So, I am going to be taking classes in Marseille at the Alliance Française (AF). I found that to be the most internationally recognized and trusted of the French language learning institutes around the world and so, I put my trust in them…and their methods. Anyone have good experiences with this organization? Have you taken long term classes there? What was the work-load like? Lots of Homework?
So, back to the real purpose … the AF, I am intending to get my student visa through enrollment there, can’t find a lot of info out there that says if people were successful or not so I will lay out my steps here and of course, let you know if I was successful in getting a student visa this way. (Disclaimer, I have not completed the process so I still have much to learn. Give me a couple months and hopefully I can report back with even more detailed explanations. Explanations done so that it can help someone else out in my situation! I hope!)
A few things I have learned thus far (for an American wanting a French student visa, this way):
- you MUST go through CampusFrance. Advice: READ EVERYTHING, multiple times. Check, double check and triple check that you do everything they suggest. Most info you need is on this website or it will link you to what you do need.

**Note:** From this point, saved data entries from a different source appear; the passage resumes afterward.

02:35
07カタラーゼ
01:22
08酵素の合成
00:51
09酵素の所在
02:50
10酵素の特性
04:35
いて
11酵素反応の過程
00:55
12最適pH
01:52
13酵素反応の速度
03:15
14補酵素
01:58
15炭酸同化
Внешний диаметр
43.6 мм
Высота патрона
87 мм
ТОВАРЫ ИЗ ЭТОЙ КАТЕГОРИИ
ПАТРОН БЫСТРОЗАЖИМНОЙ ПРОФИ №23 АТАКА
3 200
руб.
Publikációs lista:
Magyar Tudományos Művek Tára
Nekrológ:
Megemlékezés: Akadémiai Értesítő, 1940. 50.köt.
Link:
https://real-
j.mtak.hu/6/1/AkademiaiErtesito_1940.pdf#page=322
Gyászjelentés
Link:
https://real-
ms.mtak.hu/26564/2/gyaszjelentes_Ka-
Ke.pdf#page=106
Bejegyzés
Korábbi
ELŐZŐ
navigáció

- CampusFrance called me, after I had sent in my paperwork ExpressMail with tracking number! (it’s important folks!) and said everything was great, my money order for $140, my application forms … however, my registration form says I am only registered for 8 hours of classes, unfortunately you MUST have 15 credit hours registered (and mentioned on this letter from AF) in order to apply for a student visa. Yeah, 15 … this was a tiny problem for me seeing as how I am also going to be doing some of my PhD research while I am there for these 7 months. However, I decided that it was going to benefit me in the long run to take more French and then the next time I travel to Marseille (probably next fall) I will go on a scientists visa, with a ton of French under my belt and be fine. The more French I have now, the better. So I resent a letter to CampusFrance in Washington, DC that registered me for 16 hours of french… Monday, Tuesday, Thursday and Friday for 4 long hours! For at least November and December … ((sigh)) this will be a lot of work but again, worth it!

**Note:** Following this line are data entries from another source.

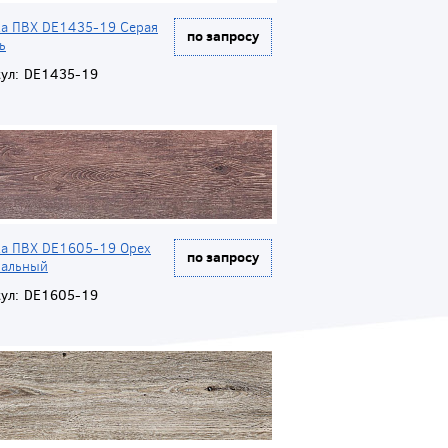
ка ПВХ DE1435-19 Серая
по запросу
ь
ул:
DE1435-19
ка ПВХ DE1605-19 Орех
по запросу
ральный
ул:
DE1605-19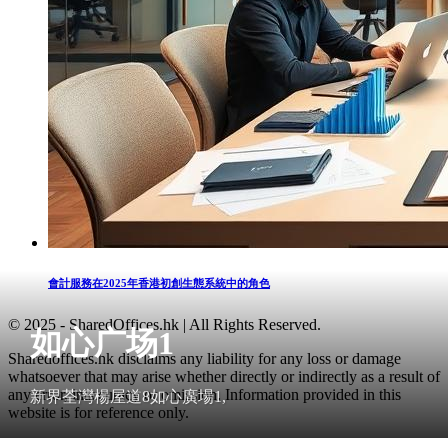
會計服務在2025年香港初創生態系統中的角色
© 2025 - SharedOffices.hk | All Rights Reserved.
如心广场1
Sharedoffices.hk disclaims any liability for any loss or damage
whatsoever that may arise whether directly or indirectly as a result of
any error, inaccuracy or omission. Information provided in this
新界荃灣楊屋道8如心廣場1,
website is for reference only.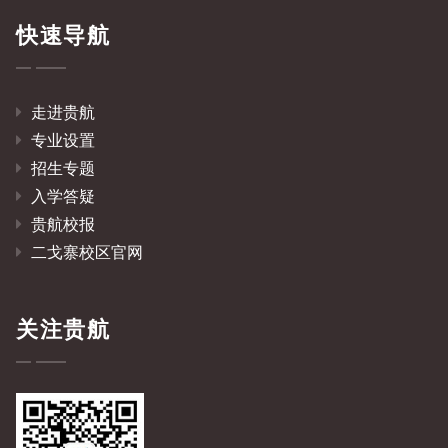
快速导航
走进贵航
专业设置
招生专题
入学答疑
贵航校报
二戈寨校区官网
关注贵航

- Get your insurance figured out … you must take a document stating that you are covered up to a certain amount while overseas. Call your insurance company and see if this is the case, if not, figure out how to make it so. You must be covered! I have read stories of people being turned away for a visa because they didn’t show this. If you are under 28 there is the possibility of being covered under the French social security but better safe than sorry. Check out your own insurance just to be safe!
- Make a ton of copies of everything … you’ll need them.
- Make sure to take your original birth certificate with you to France. You’ll need it to get your carte de séjour. (a reminder to myself)
- Expect the process to be frustrating. You will jump through hoops. I am not done with the hoops. Oh well.
- You have to be able to show you have some dollaz saved to cover you while in France. Luckily, for students, this amounts to like $850 (ish) per month you’ll be in France (much less than if we were real adults looking to go to France, haha). So, print some bank statements to take to the consulate to show you have this much money saved OR you can have a notarized letter from your parents (or someone else that can help you I guess) saying they will cover you for this amount each month. MUST be notarized for legitimacy.
I am sure I have more but I must go for now. More soon, I promise!